# What the task requires
Each line holding the string "lines" is to be copied from the data.

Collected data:

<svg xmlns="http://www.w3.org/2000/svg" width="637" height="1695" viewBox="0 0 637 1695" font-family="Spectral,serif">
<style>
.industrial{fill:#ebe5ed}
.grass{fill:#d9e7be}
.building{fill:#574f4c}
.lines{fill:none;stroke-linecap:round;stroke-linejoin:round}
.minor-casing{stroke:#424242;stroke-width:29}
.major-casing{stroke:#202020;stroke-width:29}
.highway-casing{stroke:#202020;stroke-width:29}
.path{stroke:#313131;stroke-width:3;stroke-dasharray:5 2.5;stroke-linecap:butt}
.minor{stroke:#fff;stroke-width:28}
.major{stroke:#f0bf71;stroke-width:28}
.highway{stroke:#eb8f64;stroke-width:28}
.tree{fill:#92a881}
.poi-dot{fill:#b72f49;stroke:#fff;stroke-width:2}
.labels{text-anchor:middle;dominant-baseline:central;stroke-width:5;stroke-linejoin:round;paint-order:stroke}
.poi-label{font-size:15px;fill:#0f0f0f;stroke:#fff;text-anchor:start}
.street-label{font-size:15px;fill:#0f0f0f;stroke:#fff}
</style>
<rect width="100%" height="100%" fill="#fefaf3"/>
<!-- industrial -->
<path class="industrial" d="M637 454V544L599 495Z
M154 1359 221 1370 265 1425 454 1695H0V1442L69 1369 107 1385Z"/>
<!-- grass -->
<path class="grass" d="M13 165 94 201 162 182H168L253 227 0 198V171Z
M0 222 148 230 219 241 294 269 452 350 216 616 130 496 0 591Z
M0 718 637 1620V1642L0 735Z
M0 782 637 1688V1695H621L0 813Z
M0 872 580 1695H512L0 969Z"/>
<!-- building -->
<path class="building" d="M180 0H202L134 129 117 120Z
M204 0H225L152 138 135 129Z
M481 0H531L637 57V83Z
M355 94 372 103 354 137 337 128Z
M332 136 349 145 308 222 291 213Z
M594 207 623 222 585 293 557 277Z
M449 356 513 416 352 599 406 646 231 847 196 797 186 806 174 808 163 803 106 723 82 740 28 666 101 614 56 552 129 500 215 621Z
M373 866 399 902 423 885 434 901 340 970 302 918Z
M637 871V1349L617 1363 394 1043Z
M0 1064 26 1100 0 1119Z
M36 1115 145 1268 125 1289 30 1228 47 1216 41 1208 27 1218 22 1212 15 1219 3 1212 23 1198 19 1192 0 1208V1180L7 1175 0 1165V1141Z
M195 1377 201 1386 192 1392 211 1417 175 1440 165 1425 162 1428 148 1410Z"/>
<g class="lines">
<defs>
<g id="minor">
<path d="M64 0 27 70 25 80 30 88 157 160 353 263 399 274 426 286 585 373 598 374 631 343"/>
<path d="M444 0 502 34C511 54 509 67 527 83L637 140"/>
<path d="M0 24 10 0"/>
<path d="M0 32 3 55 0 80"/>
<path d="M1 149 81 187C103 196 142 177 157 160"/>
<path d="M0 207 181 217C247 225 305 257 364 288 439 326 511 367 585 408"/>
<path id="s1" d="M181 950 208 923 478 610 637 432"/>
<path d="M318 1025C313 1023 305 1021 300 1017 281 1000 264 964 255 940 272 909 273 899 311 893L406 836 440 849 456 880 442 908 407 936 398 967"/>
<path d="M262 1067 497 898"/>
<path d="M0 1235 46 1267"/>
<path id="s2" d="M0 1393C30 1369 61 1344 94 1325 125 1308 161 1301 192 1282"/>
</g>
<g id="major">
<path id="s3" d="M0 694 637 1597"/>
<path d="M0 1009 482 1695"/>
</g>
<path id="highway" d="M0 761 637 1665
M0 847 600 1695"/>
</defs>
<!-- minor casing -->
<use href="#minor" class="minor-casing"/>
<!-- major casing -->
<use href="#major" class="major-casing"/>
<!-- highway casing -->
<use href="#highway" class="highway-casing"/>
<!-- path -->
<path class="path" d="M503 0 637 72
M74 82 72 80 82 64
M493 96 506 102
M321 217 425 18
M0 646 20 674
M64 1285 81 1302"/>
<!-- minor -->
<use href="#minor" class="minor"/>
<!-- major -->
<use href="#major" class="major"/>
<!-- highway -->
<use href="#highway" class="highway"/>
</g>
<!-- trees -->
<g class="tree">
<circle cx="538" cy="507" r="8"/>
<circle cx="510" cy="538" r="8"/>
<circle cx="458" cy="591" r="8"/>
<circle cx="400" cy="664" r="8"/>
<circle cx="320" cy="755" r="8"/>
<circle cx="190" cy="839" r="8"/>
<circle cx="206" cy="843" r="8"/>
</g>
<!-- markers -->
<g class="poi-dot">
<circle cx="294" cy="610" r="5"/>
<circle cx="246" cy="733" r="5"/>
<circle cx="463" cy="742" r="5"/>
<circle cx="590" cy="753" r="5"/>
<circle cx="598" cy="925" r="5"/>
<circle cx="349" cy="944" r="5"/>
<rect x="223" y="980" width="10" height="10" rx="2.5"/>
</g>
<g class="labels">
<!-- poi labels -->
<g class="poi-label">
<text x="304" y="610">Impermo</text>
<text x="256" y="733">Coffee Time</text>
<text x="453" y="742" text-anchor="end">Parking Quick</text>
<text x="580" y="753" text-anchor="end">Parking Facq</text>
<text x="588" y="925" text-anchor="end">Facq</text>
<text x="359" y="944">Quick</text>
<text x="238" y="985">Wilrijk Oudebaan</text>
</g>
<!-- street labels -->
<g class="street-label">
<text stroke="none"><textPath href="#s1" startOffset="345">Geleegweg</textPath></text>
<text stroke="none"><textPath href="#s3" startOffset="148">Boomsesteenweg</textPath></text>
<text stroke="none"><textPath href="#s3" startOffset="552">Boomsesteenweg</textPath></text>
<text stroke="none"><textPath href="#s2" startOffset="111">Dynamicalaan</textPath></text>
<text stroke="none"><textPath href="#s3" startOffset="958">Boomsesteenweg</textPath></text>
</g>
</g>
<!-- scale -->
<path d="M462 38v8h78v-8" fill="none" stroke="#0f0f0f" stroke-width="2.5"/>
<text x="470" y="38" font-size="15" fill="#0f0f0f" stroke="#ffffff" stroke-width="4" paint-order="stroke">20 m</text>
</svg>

# Reply
.lines{fill:none;stroke-linecap:round;stroke-linejoin:round}
<g class="lines">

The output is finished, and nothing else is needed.